━━━━━ DATA SECTION ━━━━━
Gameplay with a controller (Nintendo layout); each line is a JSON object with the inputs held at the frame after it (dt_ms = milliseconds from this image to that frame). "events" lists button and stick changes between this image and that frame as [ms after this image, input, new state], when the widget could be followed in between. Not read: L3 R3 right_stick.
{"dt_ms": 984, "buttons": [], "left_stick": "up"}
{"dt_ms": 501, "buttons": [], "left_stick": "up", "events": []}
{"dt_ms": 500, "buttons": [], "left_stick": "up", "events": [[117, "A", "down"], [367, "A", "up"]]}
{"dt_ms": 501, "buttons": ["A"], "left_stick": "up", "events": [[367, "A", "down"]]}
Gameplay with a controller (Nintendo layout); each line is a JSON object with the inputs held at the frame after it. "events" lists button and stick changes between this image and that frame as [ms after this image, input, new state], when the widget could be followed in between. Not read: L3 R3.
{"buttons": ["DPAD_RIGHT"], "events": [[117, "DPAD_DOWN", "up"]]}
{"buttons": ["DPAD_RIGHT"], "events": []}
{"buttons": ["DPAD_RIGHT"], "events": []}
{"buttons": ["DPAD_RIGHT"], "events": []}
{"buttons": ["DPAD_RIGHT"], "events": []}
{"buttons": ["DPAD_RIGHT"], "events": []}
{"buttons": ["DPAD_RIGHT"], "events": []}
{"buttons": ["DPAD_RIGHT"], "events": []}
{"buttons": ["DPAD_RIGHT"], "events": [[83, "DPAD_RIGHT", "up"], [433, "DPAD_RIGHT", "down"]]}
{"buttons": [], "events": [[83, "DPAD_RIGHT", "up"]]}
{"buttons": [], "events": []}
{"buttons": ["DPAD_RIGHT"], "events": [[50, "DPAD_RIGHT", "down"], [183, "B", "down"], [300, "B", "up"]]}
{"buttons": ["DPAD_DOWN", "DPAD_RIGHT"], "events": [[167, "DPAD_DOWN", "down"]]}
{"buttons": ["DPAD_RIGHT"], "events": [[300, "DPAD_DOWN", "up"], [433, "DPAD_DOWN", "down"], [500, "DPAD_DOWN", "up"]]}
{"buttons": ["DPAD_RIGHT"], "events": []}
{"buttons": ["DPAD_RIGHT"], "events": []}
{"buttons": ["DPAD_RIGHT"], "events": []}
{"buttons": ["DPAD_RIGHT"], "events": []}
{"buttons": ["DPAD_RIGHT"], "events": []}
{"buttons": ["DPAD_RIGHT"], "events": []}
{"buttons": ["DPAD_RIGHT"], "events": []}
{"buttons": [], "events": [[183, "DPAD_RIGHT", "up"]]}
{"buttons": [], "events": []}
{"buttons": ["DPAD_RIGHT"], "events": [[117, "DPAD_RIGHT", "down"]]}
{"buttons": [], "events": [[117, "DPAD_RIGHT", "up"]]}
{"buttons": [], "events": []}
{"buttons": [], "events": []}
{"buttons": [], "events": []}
━━━━━
• EXERCISE DESCRIPTION: With "each" as the string to match, show every line of the entries above that has it.

• SOLUTION TO THIS TASK:
Gameplay with a controller (Nintendo layout); each line is a JSON object with the inputs held at the frame after it (dt_ms = milliseconds from this image to that frame). "events" lists button and stick changes between this image and that frame as [ms after this image, input, new state], when the widget could be followed in between. Not read: L3 R3 right_stick.
Gameplay with a controller (Nintendo layout); each line is a JSON object with the inputs held at the frame after it. "events" lists button and stick changes between this image and that frame as [ms after this image, input, new state], when the widget could be followed in between. Not read: L3 R3.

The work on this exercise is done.